_Exercise inputs_

**********

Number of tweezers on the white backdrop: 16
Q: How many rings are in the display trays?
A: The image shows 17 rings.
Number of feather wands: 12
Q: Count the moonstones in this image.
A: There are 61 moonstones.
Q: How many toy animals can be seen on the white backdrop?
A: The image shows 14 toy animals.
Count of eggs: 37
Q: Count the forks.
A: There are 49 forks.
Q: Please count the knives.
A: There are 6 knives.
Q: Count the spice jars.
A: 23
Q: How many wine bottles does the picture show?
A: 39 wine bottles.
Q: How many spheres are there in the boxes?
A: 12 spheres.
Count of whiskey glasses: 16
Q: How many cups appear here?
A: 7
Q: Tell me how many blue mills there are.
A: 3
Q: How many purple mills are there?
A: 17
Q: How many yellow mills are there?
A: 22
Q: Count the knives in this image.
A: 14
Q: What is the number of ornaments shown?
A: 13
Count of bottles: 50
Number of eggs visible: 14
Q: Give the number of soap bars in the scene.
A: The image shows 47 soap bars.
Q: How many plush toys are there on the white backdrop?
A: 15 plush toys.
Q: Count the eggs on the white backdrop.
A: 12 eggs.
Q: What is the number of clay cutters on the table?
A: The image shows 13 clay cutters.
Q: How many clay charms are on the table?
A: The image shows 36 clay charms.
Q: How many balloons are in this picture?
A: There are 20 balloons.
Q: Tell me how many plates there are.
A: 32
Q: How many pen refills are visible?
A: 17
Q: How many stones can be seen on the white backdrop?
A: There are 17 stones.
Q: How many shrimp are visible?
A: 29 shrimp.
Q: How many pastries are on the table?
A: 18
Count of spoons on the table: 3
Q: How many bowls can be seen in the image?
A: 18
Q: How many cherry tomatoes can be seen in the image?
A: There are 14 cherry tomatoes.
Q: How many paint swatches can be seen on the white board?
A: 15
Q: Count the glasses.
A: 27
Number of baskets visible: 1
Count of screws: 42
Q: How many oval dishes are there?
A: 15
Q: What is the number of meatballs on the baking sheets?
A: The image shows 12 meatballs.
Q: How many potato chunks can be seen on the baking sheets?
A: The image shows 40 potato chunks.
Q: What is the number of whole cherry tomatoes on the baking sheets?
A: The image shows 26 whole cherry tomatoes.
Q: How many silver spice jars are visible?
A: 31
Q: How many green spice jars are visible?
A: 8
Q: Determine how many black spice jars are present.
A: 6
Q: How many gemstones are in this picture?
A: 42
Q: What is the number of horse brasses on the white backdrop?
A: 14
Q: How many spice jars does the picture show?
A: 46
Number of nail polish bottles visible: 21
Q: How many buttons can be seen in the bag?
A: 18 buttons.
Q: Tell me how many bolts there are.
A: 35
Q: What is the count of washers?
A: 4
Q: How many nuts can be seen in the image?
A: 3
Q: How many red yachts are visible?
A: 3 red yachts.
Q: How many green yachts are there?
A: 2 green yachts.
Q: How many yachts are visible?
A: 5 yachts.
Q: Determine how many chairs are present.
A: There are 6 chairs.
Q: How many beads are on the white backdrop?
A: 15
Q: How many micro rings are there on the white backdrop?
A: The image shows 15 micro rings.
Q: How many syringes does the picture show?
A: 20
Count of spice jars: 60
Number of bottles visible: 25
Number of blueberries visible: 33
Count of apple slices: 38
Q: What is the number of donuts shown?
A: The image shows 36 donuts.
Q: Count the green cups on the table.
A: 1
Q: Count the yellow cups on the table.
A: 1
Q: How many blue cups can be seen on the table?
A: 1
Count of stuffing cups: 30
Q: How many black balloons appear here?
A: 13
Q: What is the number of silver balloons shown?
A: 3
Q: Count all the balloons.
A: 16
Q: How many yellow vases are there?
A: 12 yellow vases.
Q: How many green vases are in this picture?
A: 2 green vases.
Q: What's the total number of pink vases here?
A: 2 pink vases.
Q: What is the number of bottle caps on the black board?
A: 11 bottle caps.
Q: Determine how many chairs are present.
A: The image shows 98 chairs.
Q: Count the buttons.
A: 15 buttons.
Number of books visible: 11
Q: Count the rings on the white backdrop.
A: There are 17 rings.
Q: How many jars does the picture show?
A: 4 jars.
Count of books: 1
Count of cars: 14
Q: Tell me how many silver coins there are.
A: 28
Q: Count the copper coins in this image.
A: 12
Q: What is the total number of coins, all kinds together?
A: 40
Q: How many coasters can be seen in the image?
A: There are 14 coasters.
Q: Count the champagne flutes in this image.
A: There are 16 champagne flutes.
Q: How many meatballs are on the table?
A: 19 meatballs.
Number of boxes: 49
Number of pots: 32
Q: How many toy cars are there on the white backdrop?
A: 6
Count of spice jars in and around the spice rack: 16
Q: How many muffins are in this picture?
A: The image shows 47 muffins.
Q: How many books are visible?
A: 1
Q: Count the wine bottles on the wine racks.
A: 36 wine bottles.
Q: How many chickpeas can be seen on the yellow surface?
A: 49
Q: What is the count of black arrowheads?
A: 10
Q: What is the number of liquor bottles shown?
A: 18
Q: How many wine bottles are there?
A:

**********

_Exercise details_
Please arrange all of the entries above as a numbered list, leaving out any blank lines.

_Result of the task_
1. Number of tweezers on the white backdrop: 16
2. Q: How many rings are in the display trays?
3. A: The image shows 17 rings.
4. Number of feather wands: 12
5. Q: Count the moonstones in this image.
6. A: There are 61 moonstones.
7. Q: How many toy animals can be seen on the white backdrop?
8. A: The image shows 14 toy animals.
9. Count of eggs: 37
10. Q: Count the forks.
11. A: There are 49 forks.
12. Q: Please count the knives.
13. A: There are 6 knives.
14. Q: Count the spice jars.
15. A: 23
16. Q: How many wine bottles does the picture show?
17. A: 39 wine bottles.
18. Q: How many spheres are there in the boxes?
19. A: 12 spheres.
20. Count of whiskey glasses: 16
21. Q: How many cups appear here?
22. A: 7
23. Q: Tell me how many blue mills there are.
24. A: 3
25. Q: How many purple mills are there?
26. A: 17
27. Q: How many yellow mills are there?
28. A: 22
29. Q: Count the knives in this image.
30. A: 14
31. Q: What is the number of ornaments shown?
32. A: 13
33. Count of bottles: 50
34. Number of eggs visible: 14
35. Q: Give the number of soap bars in the scene.
36. A: The image shows 47 soap bars.
37. Q: How many plush toys are there on the white backdrop?
38. A: 15 plush toys.
39. Q: Count the eggs on the white backdrop.
40. A: 12 eggs.
41. Q: What is the number of clay cutters on the table?
42. A: The image shows 13 clay cutters.
43. Q: How many clay charms are on the table?
44. A: The image shows 36 clay charms.
45. Q: How many balloons are in this picture?
46. A: There are 20 balloons.
47. Q: Tell me how many plates there are.
48. A: 32
49. Q: How many pen refills are visible?
50. A: 17
51. Q: How many stones can be seen on the white backdrop?
52. A: There are 17 stones.
53. Q: How many shrimp are visible?
54. A: 29 shrimp.
55. Q: How many pastries are on the table?
56. A: 18
57. Count of spoons on the table: 3
58. Q: How many bowls can be seen in the image?
59. A: 18
60. Q: How many cherry tomatoes can be seen in the image?
61. A: There are 14 cherry tomatoes.
62. Q: How many paint swatches can be seen on the white board?
63. A: 15
64. Q: Count the glasses.
65. A: 27
66. Number of baskets visible: 1
67. Count of screws: 42
68. Q: How many oval dishes are there?
69. A: 15
70. Q: What is the number of meatballs on the baking sheets?
71. A: The image shows 12 meatballs.
72. Q: How many potato chunks can be seen on the baking sheets?
73. A: The image shows 40 potato chunks.
74. Q: What is the number of whole cherry tomatoes on the baking sheets?
75. A: The image shows 26 whole cherry tomatoes.
76. Q: How many silver spice jars are visible?
77. A: 31
78. Q: How many green spice jars are visible?
79. A: 8
80. Q: Determine how many black spice jars are present.
81. A: 6
82. Q: How many gemstones are in this picture?
83. A: 42
84. Q: What is the number of horse brasses on the white backdrop?
85. A: 14
86. Q: How many spice jars does the picture show?
87. A: 46
88. Number of nail polish bottles visible: 21
89. Q: How many buttons can be seen in the bag?
90. A: 18 buttons.
91. Q: Tell me how many bolts there are.
92. A: 35
93. Q: What is the count of washers?
94. A: 4
95. Q: How many nuts can be seen in the image?
96. A: 3
97. Q: How many red yachts are visible?
98. A: 3 red yachts.
99. Q: How many green yachts are there?
100. A: 2 green yachts.
101. Q: How many yachts are visible?
102. A: 5 yachts.
103. Q: Determine how many chairs are present.
104. A: There are 6 chairs.
105. Q: How many beads are on the white backdrop?
106. A: 15
107. Q: How many micro rings are there on the white backdrop?
108. A: The image shows 15 micro rings.
109. Q: How many syringes does the picture show?
110. A: 20
111. Count of spice jars: 60
112. Number of bottles visible: 25
113. Number of blueberries visible: 33
114. Count of apple slices: 38
115. Q: What is the number of donuts shown?
116. A: The image shows 36 donuts.
117. Q: Count the green cups on the table.
118. A: 1
119. Q: Count the yellow cups on the table.
120. A: 1
121. Q: How many blue cups can be seen on the table?
122. A: 1
123. Count of stuffing cups: 30
124. Q: How many black balloons appear here?
125. A: 13
126. Q: What is the number of silver balloons shown?
127. A: 3
128. Q: Count all the balloons.
129. A: 16
130. Q: How many yellow vases are there?
131. A: 12 yellow vases.
132. Q: How many green vases are in this picture?
133. A: 2 green vases.
134. Q: What's the total number of pink vases here?
135. A: 2 pink vases.
136. Q: What is the number of bottle caps on the black board?
137. A: 11 bottle caps.
138. Q: Determine how many chairs are present.
139. A: The image shows 98 chairs.
140. Q: Count the buttons.
141. A: 15 buttons.
142. Number of books visible: 11
143. Q: Count the rings on the white backdrop.
144. A: There are 17 rings.
145. Q: How many jars does the picture show?
146. A: 4 jars.
147. Count of books: 1
148. Count of cars: 14
149. Q: Tell me how many silver coins there are.
150. A: 28
151. Q: Count the copper coins in this image.
152. A: 12
153. Q: What is the total number of coins, all kinds together?
154. A: 40
155. Q: How many coasters can be seen in the image?
156. A: There are 14 coasters.
157. Q: Count the champagne flutes in this image.
158. A: There are 16 champagne flutes.
159. Q: How many meatballs are on the table?
160. A: 19 meatballs.
161. Number of boxes: 49
162. Number of pots: 32
163. Q: How many toy cars are there on the white backdrop?
164. A: 6
165. Count of spice jars in and around the spice rack: 16
166. Q: How many muffins are in this picture?
167. A: The image shows 47 muffins.
168. Q: How many books are visible?
169. A: 1
170. Q: Count the wine bottles on the wine racks.
171. A: 36 wine bottles.
172. Q: How many chickpeas can be seen on the yellow surface?
173. A: 49
174. Q: What is the count of black arrowheads?
175. A: 10
176. Q: What is the number of liquor bottles shown?
177. A: 18
178. Q: How many wine bottles are there?
179. A:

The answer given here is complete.